I've finally bought the book
ShaderX 4 and it just arrived from Amazon. Lots of people have printed their names in there and its funny to have met or had email contact with some of them already. Makes the book feel a bit familiar. :) Anyway, I'm about one year too late, looks like ShaderX 5 will be released soon.
But who cares, especially for those shader books it is not that critical not to be up to date: Even today, only about a quarter of all end users (I'm talking about gamers) have hardware capable of rendering graphics using Shader Model 3. And even that doesn't mean anything: A graphics accelerator reporting that it is able to do SM3 doesn't mean that it also is able to draw those graphics with usable speed. So if I start programming nice SM3 grade graphics, not much people will really see a lot of it.

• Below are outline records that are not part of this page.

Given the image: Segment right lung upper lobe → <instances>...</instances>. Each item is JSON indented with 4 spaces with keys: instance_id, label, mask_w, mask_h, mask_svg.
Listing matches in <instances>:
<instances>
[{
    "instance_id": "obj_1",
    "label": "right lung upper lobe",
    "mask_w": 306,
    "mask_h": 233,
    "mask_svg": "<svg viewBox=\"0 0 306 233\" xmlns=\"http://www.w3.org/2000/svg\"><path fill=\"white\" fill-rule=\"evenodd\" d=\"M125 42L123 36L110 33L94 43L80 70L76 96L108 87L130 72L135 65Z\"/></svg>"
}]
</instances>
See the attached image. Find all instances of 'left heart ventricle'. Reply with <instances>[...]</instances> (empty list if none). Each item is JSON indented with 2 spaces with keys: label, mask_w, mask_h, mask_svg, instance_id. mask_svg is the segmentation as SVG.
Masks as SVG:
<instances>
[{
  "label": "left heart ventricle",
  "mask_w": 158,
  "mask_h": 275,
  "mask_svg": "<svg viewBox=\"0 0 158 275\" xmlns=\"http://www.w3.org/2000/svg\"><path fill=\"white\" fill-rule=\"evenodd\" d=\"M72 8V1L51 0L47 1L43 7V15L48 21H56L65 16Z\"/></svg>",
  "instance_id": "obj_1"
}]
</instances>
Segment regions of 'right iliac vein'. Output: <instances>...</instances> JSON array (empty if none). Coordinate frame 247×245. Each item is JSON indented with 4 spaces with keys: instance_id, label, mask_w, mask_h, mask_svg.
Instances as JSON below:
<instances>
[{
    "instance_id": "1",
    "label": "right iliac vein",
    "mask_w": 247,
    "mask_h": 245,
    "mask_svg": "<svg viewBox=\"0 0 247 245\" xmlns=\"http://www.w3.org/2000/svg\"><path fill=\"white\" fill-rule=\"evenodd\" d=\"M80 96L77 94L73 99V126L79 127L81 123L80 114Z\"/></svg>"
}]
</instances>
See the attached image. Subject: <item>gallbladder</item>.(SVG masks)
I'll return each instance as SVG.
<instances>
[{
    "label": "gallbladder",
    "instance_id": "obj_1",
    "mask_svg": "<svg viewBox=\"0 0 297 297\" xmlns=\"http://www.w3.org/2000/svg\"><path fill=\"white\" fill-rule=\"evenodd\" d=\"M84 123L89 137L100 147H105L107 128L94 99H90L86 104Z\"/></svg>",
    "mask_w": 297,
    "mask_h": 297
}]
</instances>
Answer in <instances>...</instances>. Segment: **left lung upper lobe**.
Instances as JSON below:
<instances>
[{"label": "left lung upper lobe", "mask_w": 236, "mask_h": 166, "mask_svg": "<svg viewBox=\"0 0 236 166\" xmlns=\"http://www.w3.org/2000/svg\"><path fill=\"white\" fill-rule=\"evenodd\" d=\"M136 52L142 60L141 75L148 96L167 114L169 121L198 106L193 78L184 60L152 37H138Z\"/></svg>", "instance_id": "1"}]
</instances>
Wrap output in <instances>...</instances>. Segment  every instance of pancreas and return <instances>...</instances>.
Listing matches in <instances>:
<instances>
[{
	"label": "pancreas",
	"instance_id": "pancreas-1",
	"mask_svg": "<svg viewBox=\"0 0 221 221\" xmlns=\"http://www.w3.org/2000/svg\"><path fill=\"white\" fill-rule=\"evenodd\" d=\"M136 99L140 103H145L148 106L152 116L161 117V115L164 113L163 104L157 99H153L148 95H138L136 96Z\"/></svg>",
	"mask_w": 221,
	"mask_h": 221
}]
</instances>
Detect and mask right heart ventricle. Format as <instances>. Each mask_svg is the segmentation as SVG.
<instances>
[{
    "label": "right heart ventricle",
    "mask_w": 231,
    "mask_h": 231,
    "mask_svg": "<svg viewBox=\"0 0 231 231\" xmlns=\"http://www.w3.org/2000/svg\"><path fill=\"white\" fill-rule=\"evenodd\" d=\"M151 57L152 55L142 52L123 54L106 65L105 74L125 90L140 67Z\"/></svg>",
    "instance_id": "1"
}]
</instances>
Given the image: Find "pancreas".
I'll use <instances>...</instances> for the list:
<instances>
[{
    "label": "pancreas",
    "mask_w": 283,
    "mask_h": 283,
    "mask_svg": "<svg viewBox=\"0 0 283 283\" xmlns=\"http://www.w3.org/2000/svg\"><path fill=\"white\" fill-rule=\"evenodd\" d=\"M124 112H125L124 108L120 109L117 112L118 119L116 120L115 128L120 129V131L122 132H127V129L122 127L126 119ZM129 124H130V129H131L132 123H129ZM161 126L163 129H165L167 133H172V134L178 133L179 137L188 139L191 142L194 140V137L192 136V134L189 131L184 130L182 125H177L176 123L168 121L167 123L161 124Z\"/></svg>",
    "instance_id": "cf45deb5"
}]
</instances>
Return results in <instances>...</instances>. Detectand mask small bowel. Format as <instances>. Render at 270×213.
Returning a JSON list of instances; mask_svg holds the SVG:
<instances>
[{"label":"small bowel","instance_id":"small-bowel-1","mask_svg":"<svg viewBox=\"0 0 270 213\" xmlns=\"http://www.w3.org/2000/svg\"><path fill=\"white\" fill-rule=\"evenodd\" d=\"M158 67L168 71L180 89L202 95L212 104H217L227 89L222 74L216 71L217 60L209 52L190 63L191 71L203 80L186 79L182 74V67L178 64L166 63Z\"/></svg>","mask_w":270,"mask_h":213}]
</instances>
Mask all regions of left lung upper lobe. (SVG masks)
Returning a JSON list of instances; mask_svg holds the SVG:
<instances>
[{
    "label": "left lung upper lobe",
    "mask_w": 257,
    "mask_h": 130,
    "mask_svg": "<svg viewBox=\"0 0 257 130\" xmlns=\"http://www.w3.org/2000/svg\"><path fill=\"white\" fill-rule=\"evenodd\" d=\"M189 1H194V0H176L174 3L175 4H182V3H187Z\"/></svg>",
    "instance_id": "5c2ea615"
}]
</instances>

BTW: This situation will stay or even get worse: Direct3D 10 removed all min/max capabilities from the spec, so hardware is able to do D3D10 or not. There is nothing in between. The problem: Of course the spec doesn't talk about speed anywhere (at least I didn't see anyhting like that) and most vendors will be happy to display a 'Made for D3D10' tag on their boxes, ignoring speed. Who cares about hardware able to execute hundreds of shader instructions per pixel, if you can only draw a dozen of pixels that way?
Ok, enough off topic. Looking forward to find some time to read some articles of that book.